Valentine’s Day occupies a peculiar emotional space, built around romance yet often shaped by expectation. It promises intimacy while encouraging performance, positioning desire as something to be seen and validated. For Fleur du Mal, the New York-based lingerie brand founded by Jennifer Zuccarini, the holiday becomes an opportunity to reposition desire as inward-facing rather than performative. Lingerie is approached as a personal experience that begins with self-recognition, aligning body, mood, and intention.
In conversation with Zuccarini, femininity and materiality emerge as central to this philosophy. Femininity is articulated as self-possessed and grounded in autonomy. Mirroring a broader shift in luxury branding toward brand-specific codes over shared holiday symbols, Fleur du Mal reframes Valentine’s Day through its identity rather than inherited convention.
Read the full interview below!

Courtesy of Fleur du Mal
V MAGAZINE: Valentine’s Day often centers around being seen by someone else. How can lingerie redirect that focus toward self-recognition and self-desire?
JENNIFER ZUCCARINI: I think tapping into desire and feeling sexy and confident starts with you. That might not necessarily mean wearing lingerie. It could be anything you do to make yourself feel your best, whether that is working out, getting a great night’s sleep, or doing your hair and makeup a certain way.
For me, lingerie is part of a ritual. I know how I feel when I wear a beautiful set. Even if no one sees it, there is a shift. You feel that little extra something, a little sexier. At our core, we all want to feel desired and seen. It is such a basic human need, and I think right now we are very unfamiliar with it because we are distracted and not really connecting.
V: Fleur du Mal balances sensuality and sophistication. For Valentine’s, how do you define elegance in intimates without softening their erotic charge?
JZ: When we are designing for Valentine’s Day, we are thinking about many women. We design from a place of what excites us, and I think that is the difference when you are a woman-founded and led company. I ask myself what I am drawn to and what inspires me from a design perspective.
There is the customer who wants to turn it up and wear something very sexy, strappy, maybe even bondage-inspired. And there is another customer who would never wear that. For her, we design something more romantic or sheer that still feels sexy. We are covering different emotional spaces, but everything goes through the lens of what Fleur is. It has to align with our aesthetic and our vision.

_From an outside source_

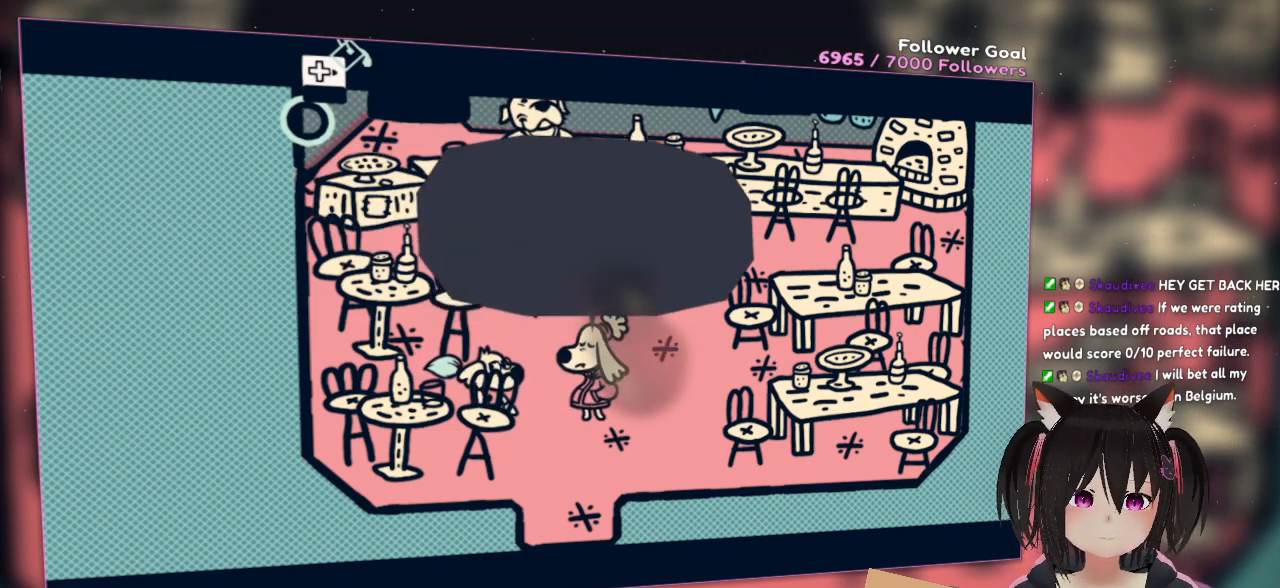
{"buttons": [], "left_stick": "center", "right_stick": "center", "events": [[17, "B", "up"]]}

V: Lingerie is often dismissed as decorative. What role does it play in how a woman inhabits her body, especially on a day as emotionally loaded as Valentine’s Day?

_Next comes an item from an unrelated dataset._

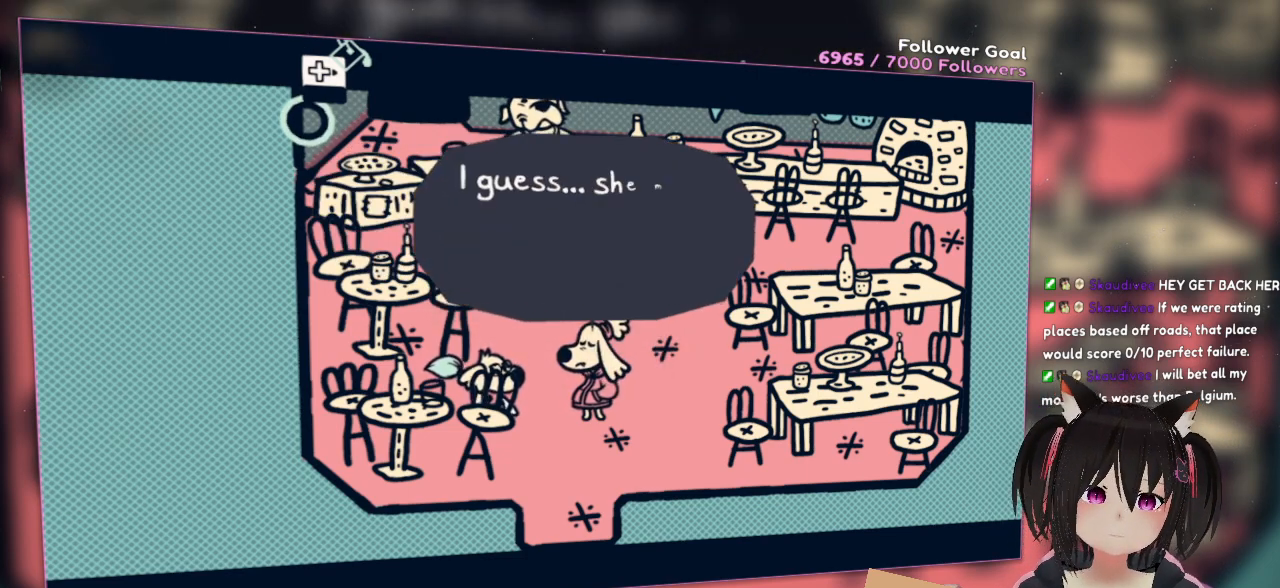
{"buttons": [], "left_stick": "center", "right_stick": "center", "events": []}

JZ: Valentine’s Day is a love-hate holiday for many people. I think it is still the biggest breakup day of the year because people really evaluate their relationships on that day. Did my partner plan anything? Did they do anything? For some couples, it becomes a defining moment or even a breaking point.
I remember being in a relationship where someone gave me lingerie for Valentine’s Day and expected me to be very performative about it. I did not like that. It brings up a lot of emotions. I prefer approaching Valentine’s Day as something fun. It is a commercial holiday, but why not enjoy the spirit of it and take the pressure out of it?

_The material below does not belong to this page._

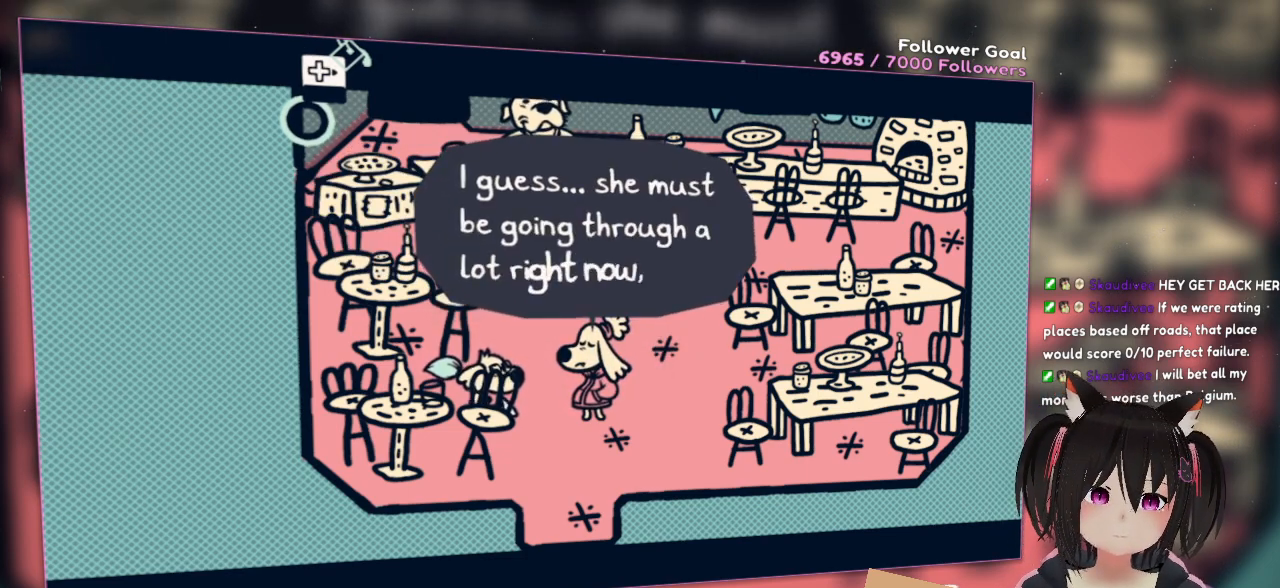
{"buttons": [], "left_stick": "center", "right_stick": "center", "events": []}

V: How do you preserve intimacy and intentionality in a culture that treats lingerie as spectacle?
JZ: It always comes back to how we approach design. We are not designing things to be performative, even though sometimes we design something that we want to be seen. It is really about how the person wears it and how it makes them feel.
Every design process starts with asking how someone is going to feel in the garment. Some women wish to show it as part of their style and ethos. Others will wear the same piece, and no one will ever see it. We design from what is missing in the market and what excites us, not from the performative side.
V: How does Fleur du Mal perceive femininity?
JZ: Femininity, in the world of Fleur, is about embracing sexuality and sensuality as power. I love a woman who is successful and powerful but also comfortable saying that she likes being sexy and enjoys it. Society is still uncomfortable with women bringing all of those things together. It often feels like you have to choose one or the other, and I love when women refuse that choice.
V: Valentine’s Day is frequently tied to fantasy and expectation. How do you balance creating something aspirational while still designing pieces that feel wearable?
JZ: I want things that look beautiful but can also be worn every day or integrated into your wardrobe. I take a fashion approach to lingerie and think about how it layers and lives with the rest of what you wear. Not everything needs to be easy. Sometimes something can be a little restrictive and still make you feel incredible. That feeling matters.